Characters encoding issue in static pages in NextJS
Last modified on Wed 18 May 2022

Motivation

Although the characters encoding issue is not an issue with NextJS but React (check more details here), you can encounter this if you have static pages that have some HTML entities in the page content - e.g. ampersand (&) in query parameters.

These HTML entities will not be encoded by default, which will result in incorrect content. This will pose an issue mostly for crawlers.
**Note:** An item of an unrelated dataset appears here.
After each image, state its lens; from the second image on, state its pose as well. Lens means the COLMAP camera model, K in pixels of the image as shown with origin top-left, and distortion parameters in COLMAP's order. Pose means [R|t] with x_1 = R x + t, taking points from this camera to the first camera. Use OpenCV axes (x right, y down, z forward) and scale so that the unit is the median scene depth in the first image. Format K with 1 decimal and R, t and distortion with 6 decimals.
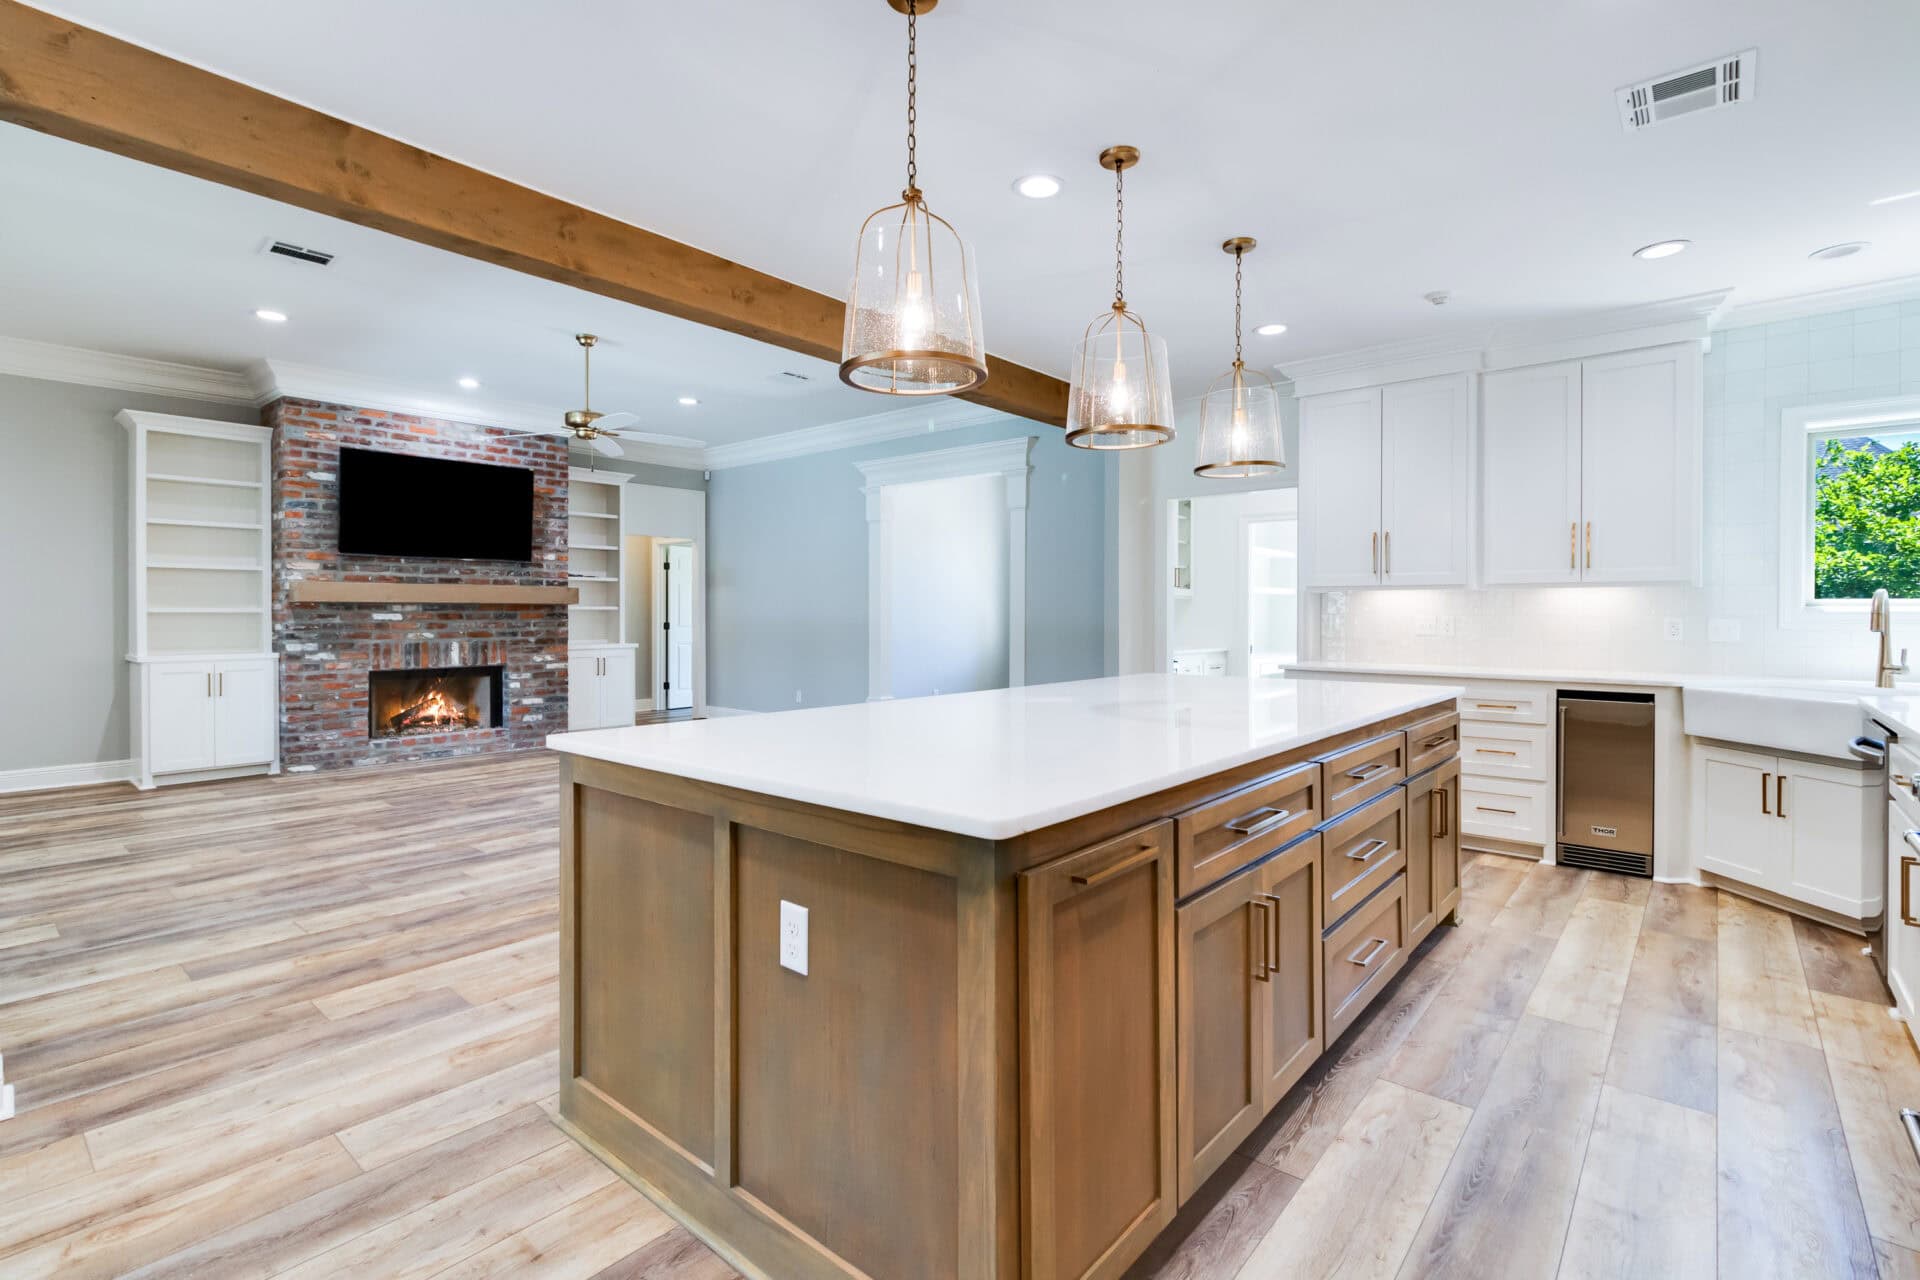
lens RADIAL K [[894.4, 0, 967.0], [0, 894.4, 614.1], [0, 0, 1]] dist [0.003289, -0.000061]
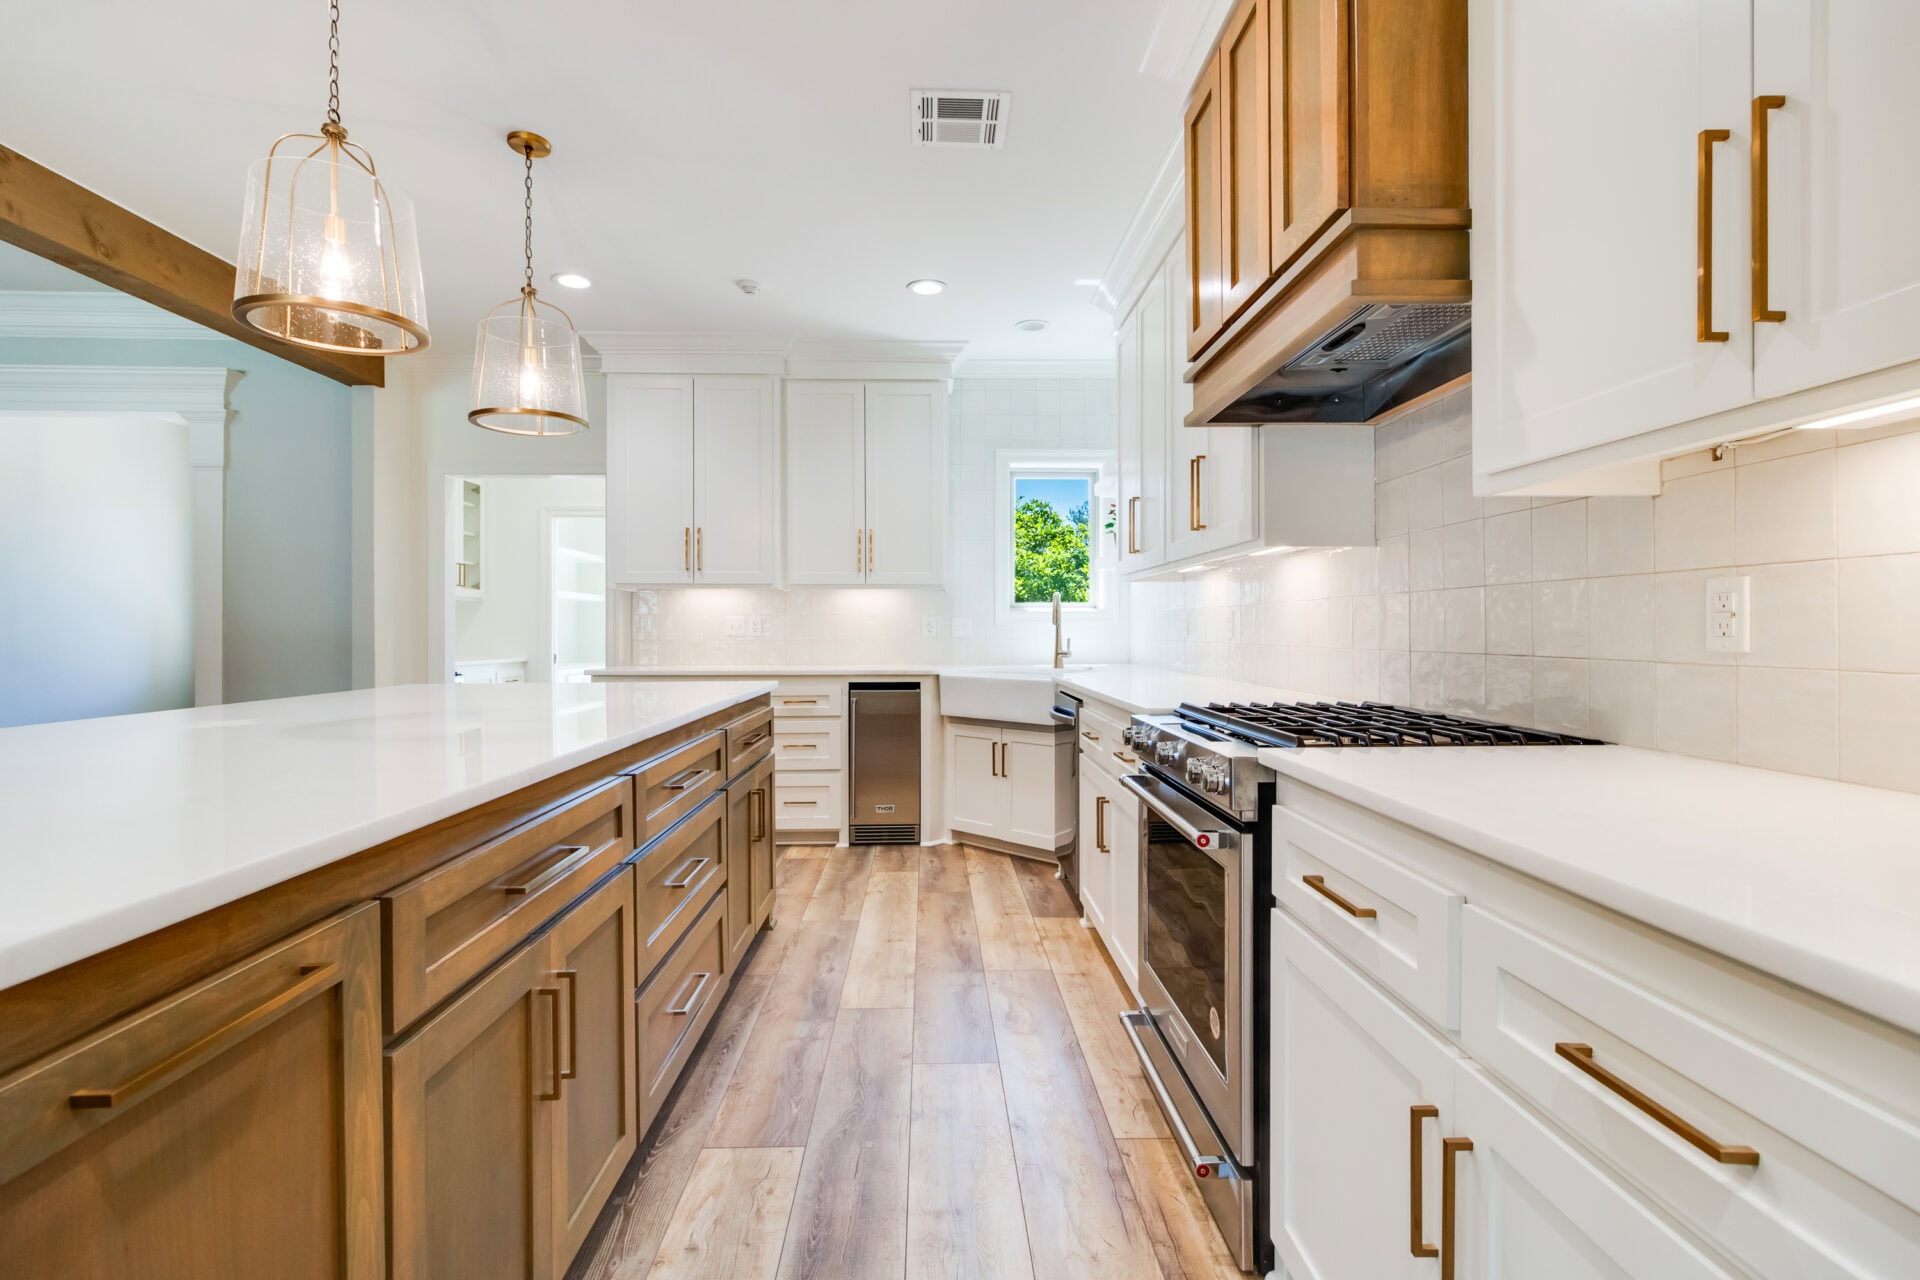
lens RADIAL K [[893.8, 0, 951.9], [0, 893.8, 622.8], [0, 0, 1]] dist [0.001087, -0.000399]
pose [[0.751301, -0.001335, 0.659959, 0.066757], [0.006974, 0.999958, -0.005917, 0.029607], [-0.659923, 0.009048, 0.751279, 0.169583]]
Ampersand is encoded incorrect

This can be fixed by adding a custom decode method in the _document file.

Disclaimer:

To prepare for React 18, we recommend avoiding customizing getInitialProps and renderPage, if possible.

Implementation

If you do not have the _document file in the pages folder, create a file with the default content (copy all except gIP in _document) and:

import { decode } from 'html-entities';
static async getInitialProps(ctx) {
    const initialProps = await Document.getInitialProps(ctx);
    // based on https://github.com/vercel/next.js/issues/2006
    return {
        ...initialProps,
        html: initialProps.html.replace(
            /(href|src|srcSet)="([^"]+)"/g,
            (match, attribute, value) => `${attribute}="${decode(value)}"`
        ),
    };
}

The above code searches and replaces all href, src and srcSet attributes in all pages with decoded characters.

Ampersand is now encoded correctly

Conclusion

If you need to encode HTML entities, the proposed solution will work well. There is no need to add this by default.